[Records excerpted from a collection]
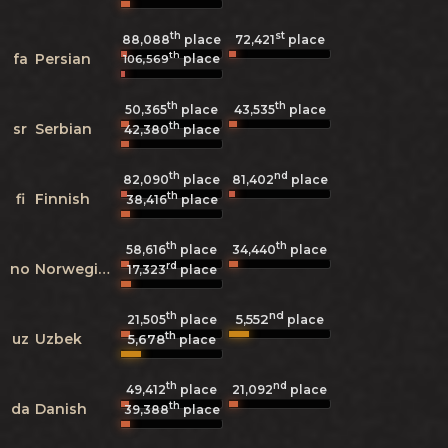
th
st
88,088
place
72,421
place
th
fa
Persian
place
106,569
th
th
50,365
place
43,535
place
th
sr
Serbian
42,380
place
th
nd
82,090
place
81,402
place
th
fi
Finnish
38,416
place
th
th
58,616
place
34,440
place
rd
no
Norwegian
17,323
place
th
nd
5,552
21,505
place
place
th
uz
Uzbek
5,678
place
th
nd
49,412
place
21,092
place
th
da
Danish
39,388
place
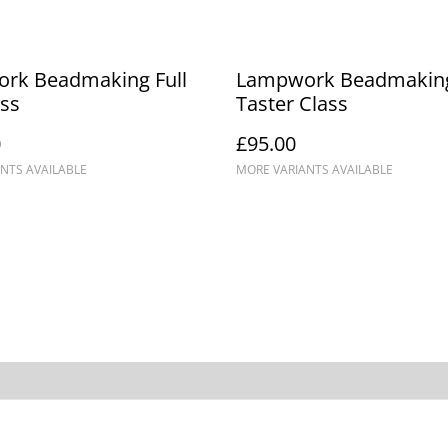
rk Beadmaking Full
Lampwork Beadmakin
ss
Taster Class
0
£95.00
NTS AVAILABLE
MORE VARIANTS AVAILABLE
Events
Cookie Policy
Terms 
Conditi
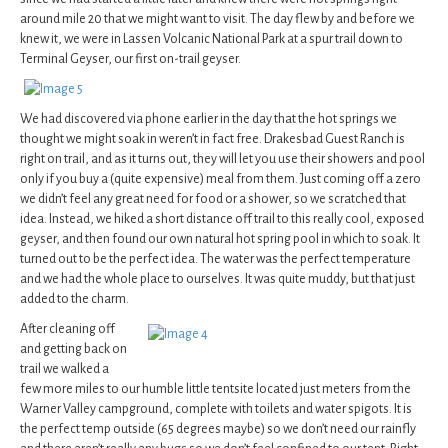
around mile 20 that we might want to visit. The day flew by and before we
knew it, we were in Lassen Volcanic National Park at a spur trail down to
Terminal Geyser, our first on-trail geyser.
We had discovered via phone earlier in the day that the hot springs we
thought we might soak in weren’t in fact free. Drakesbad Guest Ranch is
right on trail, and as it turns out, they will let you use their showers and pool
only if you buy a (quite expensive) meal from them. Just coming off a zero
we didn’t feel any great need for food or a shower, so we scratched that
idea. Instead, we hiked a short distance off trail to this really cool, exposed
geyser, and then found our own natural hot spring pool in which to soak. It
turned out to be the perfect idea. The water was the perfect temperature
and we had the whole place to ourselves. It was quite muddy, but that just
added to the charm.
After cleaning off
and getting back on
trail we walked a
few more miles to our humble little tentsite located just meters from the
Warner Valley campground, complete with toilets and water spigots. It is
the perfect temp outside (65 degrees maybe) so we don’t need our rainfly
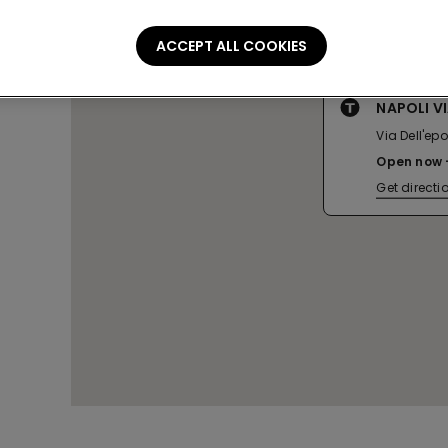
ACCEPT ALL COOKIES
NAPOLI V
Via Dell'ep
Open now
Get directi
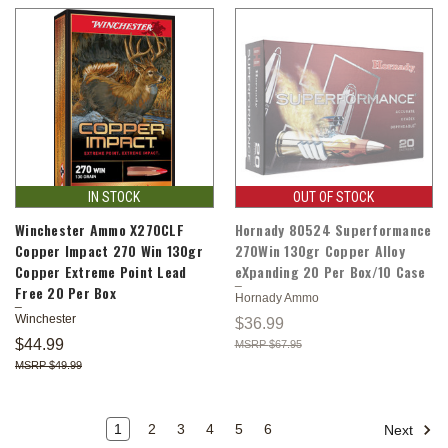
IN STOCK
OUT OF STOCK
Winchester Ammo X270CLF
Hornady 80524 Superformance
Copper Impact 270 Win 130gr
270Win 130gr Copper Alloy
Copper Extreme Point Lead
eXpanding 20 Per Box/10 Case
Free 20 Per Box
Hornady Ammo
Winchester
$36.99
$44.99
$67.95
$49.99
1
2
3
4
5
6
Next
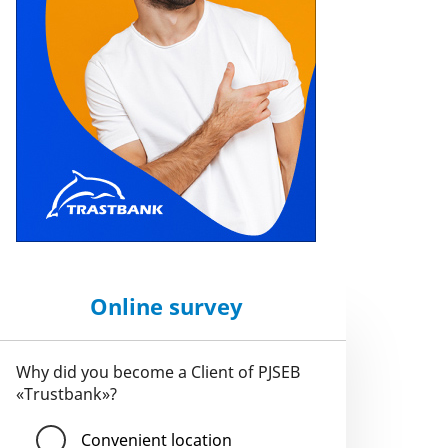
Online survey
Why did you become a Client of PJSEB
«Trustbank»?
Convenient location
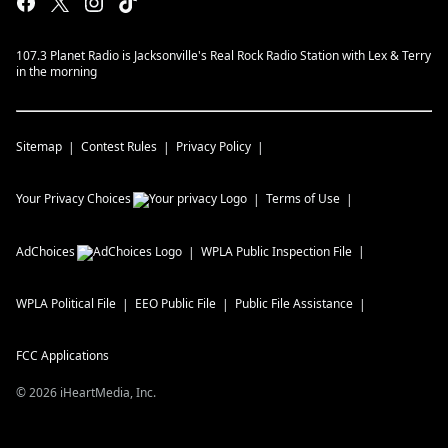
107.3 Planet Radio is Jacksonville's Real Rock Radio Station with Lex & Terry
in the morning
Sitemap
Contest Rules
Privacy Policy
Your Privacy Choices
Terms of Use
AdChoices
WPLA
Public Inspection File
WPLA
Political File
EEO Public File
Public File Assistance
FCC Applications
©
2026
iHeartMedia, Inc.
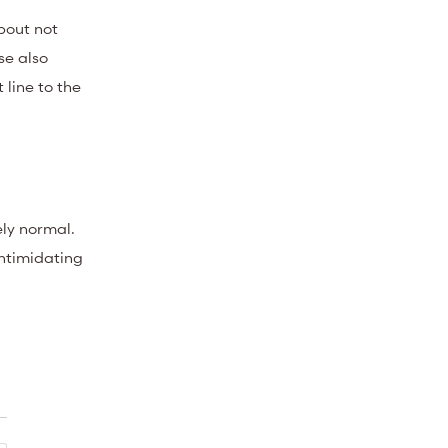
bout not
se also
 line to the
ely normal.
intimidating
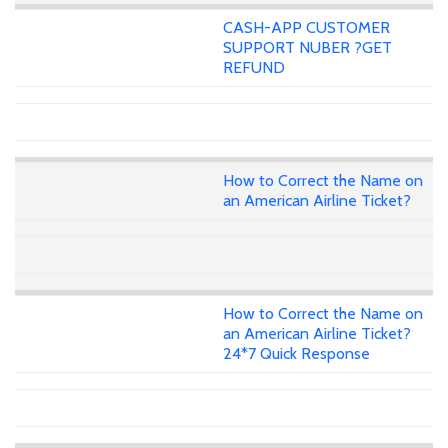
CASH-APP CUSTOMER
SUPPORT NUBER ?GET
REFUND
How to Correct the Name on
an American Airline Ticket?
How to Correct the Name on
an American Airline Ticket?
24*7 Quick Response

...

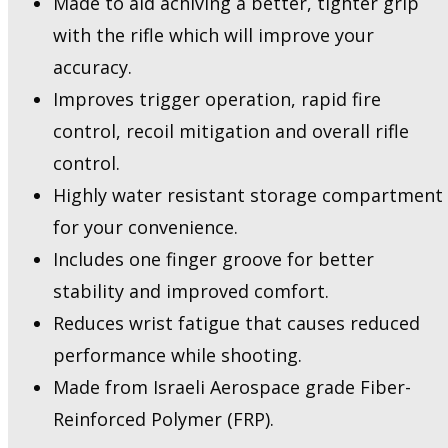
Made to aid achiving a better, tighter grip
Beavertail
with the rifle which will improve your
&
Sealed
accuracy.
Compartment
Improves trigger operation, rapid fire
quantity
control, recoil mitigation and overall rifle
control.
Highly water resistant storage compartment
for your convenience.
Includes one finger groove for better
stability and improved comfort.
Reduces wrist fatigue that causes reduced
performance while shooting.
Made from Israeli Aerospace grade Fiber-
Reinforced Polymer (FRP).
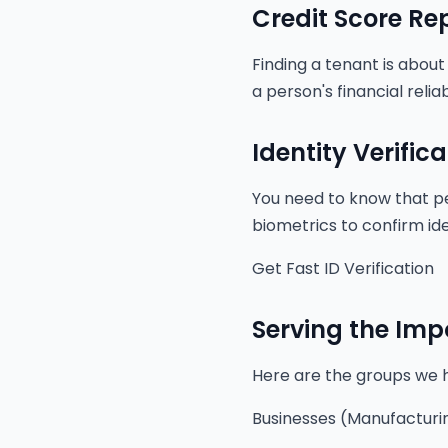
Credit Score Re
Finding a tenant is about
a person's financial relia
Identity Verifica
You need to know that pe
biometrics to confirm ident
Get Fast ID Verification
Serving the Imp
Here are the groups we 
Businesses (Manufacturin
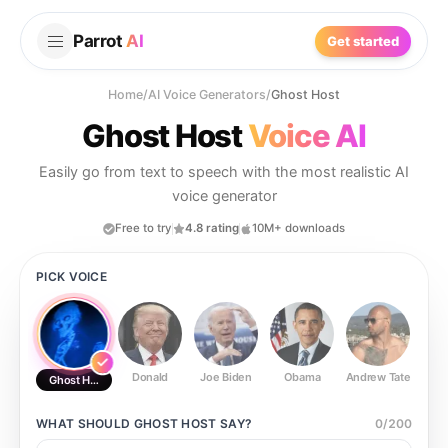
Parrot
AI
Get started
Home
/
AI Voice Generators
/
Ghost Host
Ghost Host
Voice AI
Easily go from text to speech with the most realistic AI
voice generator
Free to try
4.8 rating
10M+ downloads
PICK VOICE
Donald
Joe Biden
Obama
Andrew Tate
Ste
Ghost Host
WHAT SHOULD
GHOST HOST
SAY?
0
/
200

==

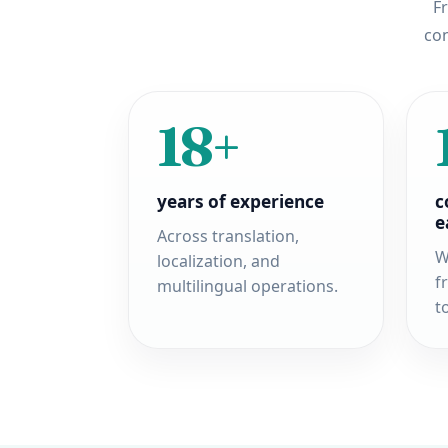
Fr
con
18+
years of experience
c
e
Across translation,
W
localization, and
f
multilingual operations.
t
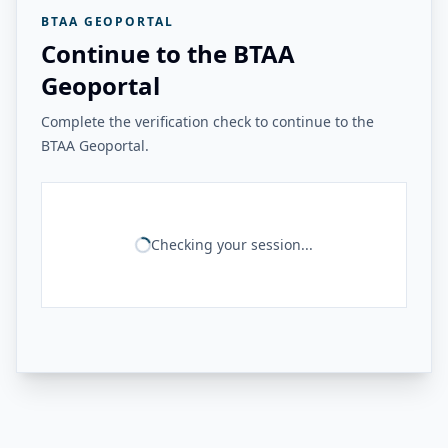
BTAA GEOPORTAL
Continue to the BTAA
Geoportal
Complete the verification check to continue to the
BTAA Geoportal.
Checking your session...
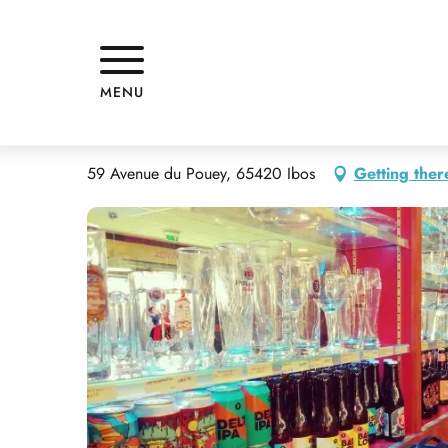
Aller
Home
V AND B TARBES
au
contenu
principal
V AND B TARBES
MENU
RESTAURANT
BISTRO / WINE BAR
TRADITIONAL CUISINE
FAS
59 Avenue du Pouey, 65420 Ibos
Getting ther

Required work: Copy word for word the lines above, starting at the line containing "Finding a tenant is about" and ending at the line containing "Free to try", inclusive, with no pictures.

Answer to this task:
Finding a tenant is about
a person's financial relia
Identity Verifica
You need to know that pe
biometrics to confirm ident
Get Fast ID Verification
Serving the Imp
Here are the groups we 
Businesses (Manufacturin
Parrot
AI
Get started
Home
/
AI Voice Generators
/
Ghost Host
Ghost Host
Voice AI
Easily go from text to speech with the most realistic AI
voice generator
Free to try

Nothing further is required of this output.